The book begins with Boal living in Paris, where he was invited by the vice governor of Rio to return to Brazil and help set up the Integrated Centres for Popular Education. Once in Rio, Boal and company worked to create five short plays on the issues that concerned them most: unemployment, health, housing, and sexual violence. Performances of those plays were always followed by forum theater, a theatricalized debate carried on between spectators in an improvised search for solutions and alternatives.

Eventually, the vice governor lost the elections and Boal's group lost its connection to the Department of Education. Boal approached the Worker's Party and offered to help theatricalize its upcoming campaign. He was told the idea would work best if someone from the theater ran -- which is how he came to campaign for a seat in parliament. Boal is quite funny in describing his horror at being picked by his comrades to run for office and relating how, once settled into the idea of a symbolic campaign, he suffered another bout of terror as the campaign picked up steam. Deciding he actually wanted to win, he waded full force into the electoral carnival of Rio and achieved his aim against the odds.

The Rio de Janeiro he inherited was hugely in debt, a morass of drug dealers, kidnappers, massacred street children, and rogue cops. But the city was also where his workers fanned out into a network of communities and constituencies, dialogues and workshops. Legislative theater began to flower in a "Chamber in the Square," where Boal's concerns met the concerns of the people. Forum theater was pushed one step further -- instead of rehearsing some act that might be carried out in reality in the future, the people were asked to consider making their desires become laws. If the "Chamber in the Square" sounds like an unlikely source of legislation, Boal's chilling and hilarious report on a brawl in the actual chamber of parliament, complete with drawn guns and thrown chairs, makes us rethink likely sources.

Boal's interventions in Rio are detailed in a map, charts, and an appendix of the actual laws that were passed using legislative theater. His theater group also worked to create more theater groups. (Some survive to this day.) Having withstood a defamatory campaign, re-election defeat, and lawsuits, Boal also takes a little time to point out that he was absolved by the courts and that one hostile newspaper still hasn't printed a retraction. "When I enter the Municipal Chamber building I feel like someone putting on a strait-jacket," he writes; throughout the book he oscillates between the nightmare of governmental dysfunction and the inspiring inroads his company makes around the city.

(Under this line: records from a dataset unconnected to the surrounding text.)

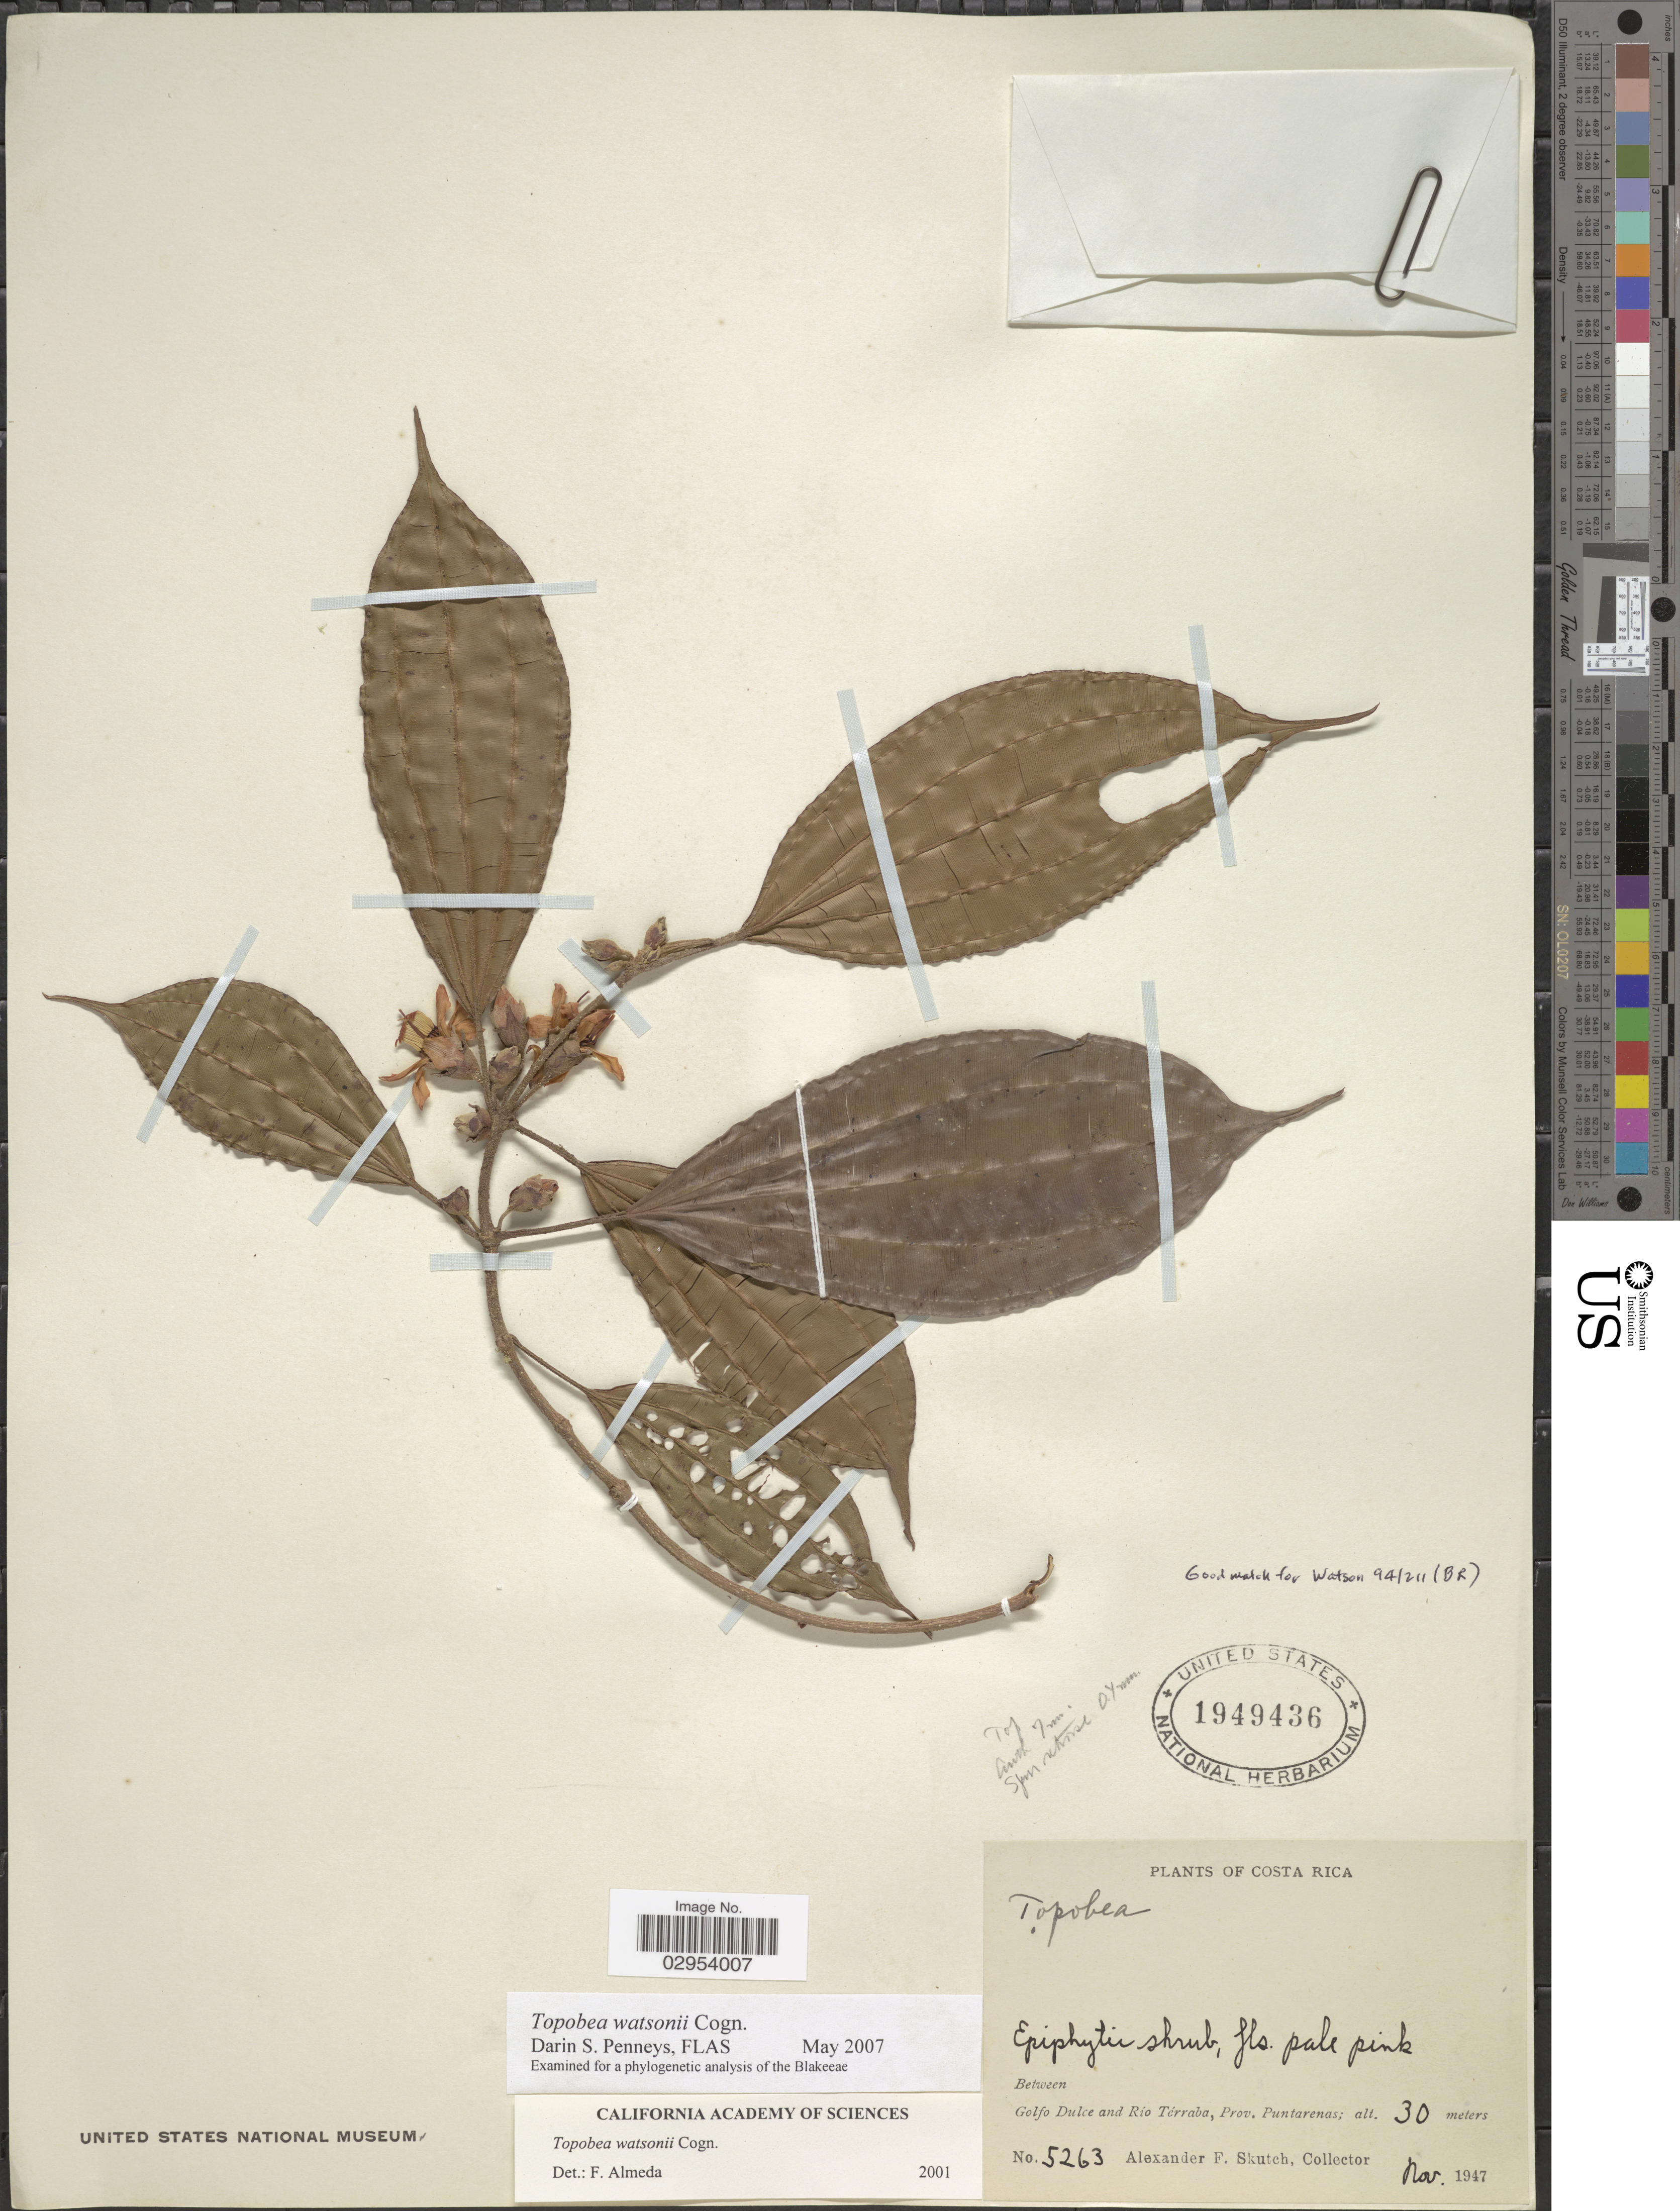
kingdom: Plantae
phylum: Tracheophyta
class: Magnoliopsida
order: Myrtales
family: Melastomataceae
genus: Topobea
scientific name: Topobea watsonii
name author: Cogn.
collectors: A. F. Skutch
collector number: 5263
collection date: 1947-11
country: Costa Rica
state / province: Puntarenas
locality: Between Golfo Dulce and Rio Térraba.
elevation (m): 30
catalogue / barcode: US 1949436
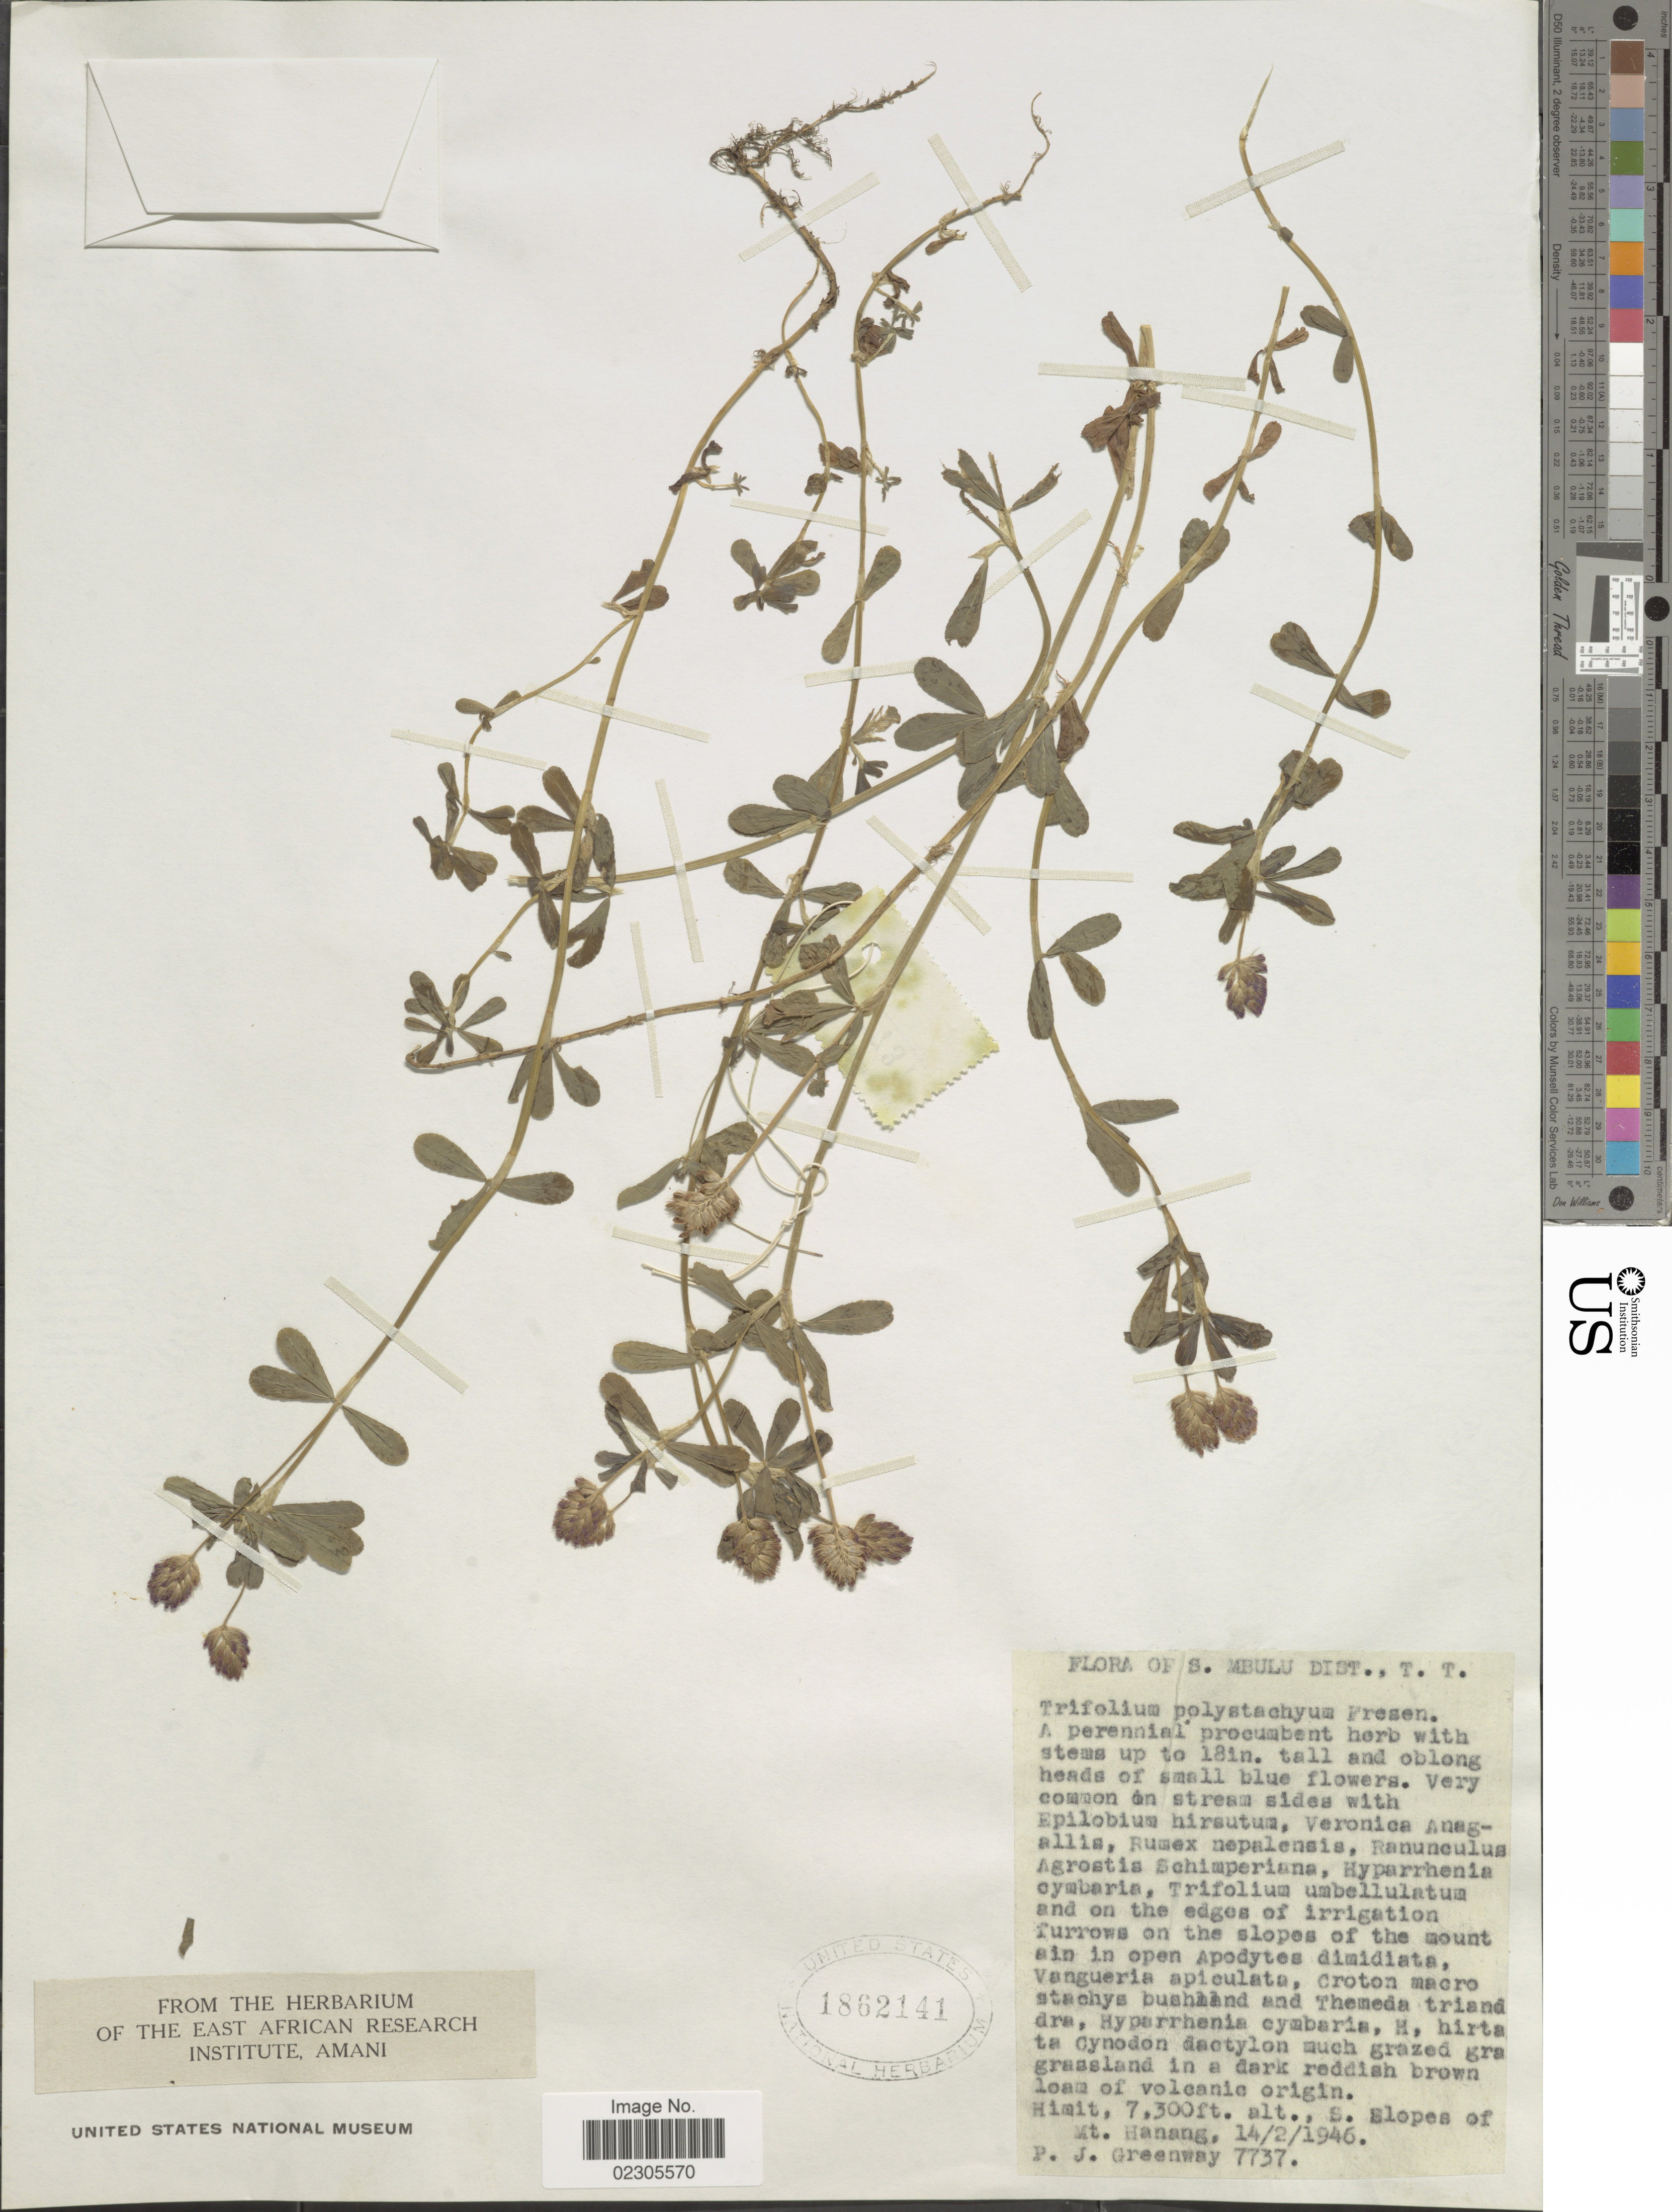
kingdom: Plantae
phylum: Tracheophyta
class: Magnoliopsida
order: Fabales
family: Fabaceae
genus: Trifolium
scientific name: Trifolium polystachyum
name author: Fresen.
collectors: P. J. Greenway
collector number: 7737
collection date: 1946-02-14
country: Tanzania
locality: S. Mbulu Dist., T.T., Himit, S. slopes of Mt, Hanang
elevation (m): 2225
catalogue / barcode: US 1862141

Also included are speeches Boal gave in the Chamber -- funny, shocking, and somewhat exotic to ears accustomed to the flatulent grandstanding of North American politicians. When the mayor of Rio accused the Worker's Party of having made a pact with the devil, an assistant to one Worker's Party legislator appeared on the floor dressed as a devil. Boal's speech in the wake of the uproar, "The Devil as Muse of Inspiration," takes flight with deep learning (he provides footnotes for those who don't get the local Brazilian references). A playscript about a family's reactions to a daughter's unexpected pregnancy is added at the end -- it was used during his term as a basis for forum-theater sessions. Don't expect Ibsen or Chekhov -- those playwrights never invited their audiences to rewrite the endings as soon as their plays had ended.

Boal insists that his book is only the beta version, an experimental, interactive edition sent out from the eye of the storm he has kicked up. At the end of several chapters there is a plea for readers to respond by mail with their thoughts or experiences. The next edition may even have reports from other legislative-theater projects that are sure to get off the ground given the global, though underappreciated, reach of Boal's work (legislative theater-type work is currently taking place in London, Toronto, Munich, and Paris). Boal lost his bid for re-election but has clearly tied himself to legislative theater as a lifeline to pull us out of our political ruts. On a stage or on the page, Boal is a great storyteller who has transformed his experiences into guideposts for whoever cares to follow the path leading away from the tired masks, baubles, sound bites, and stunts of our current political scene.

Ian MacKinnon ran for Cambridge City Council in 1997 as the candidate of the Art & Performance Party, which he cofounded.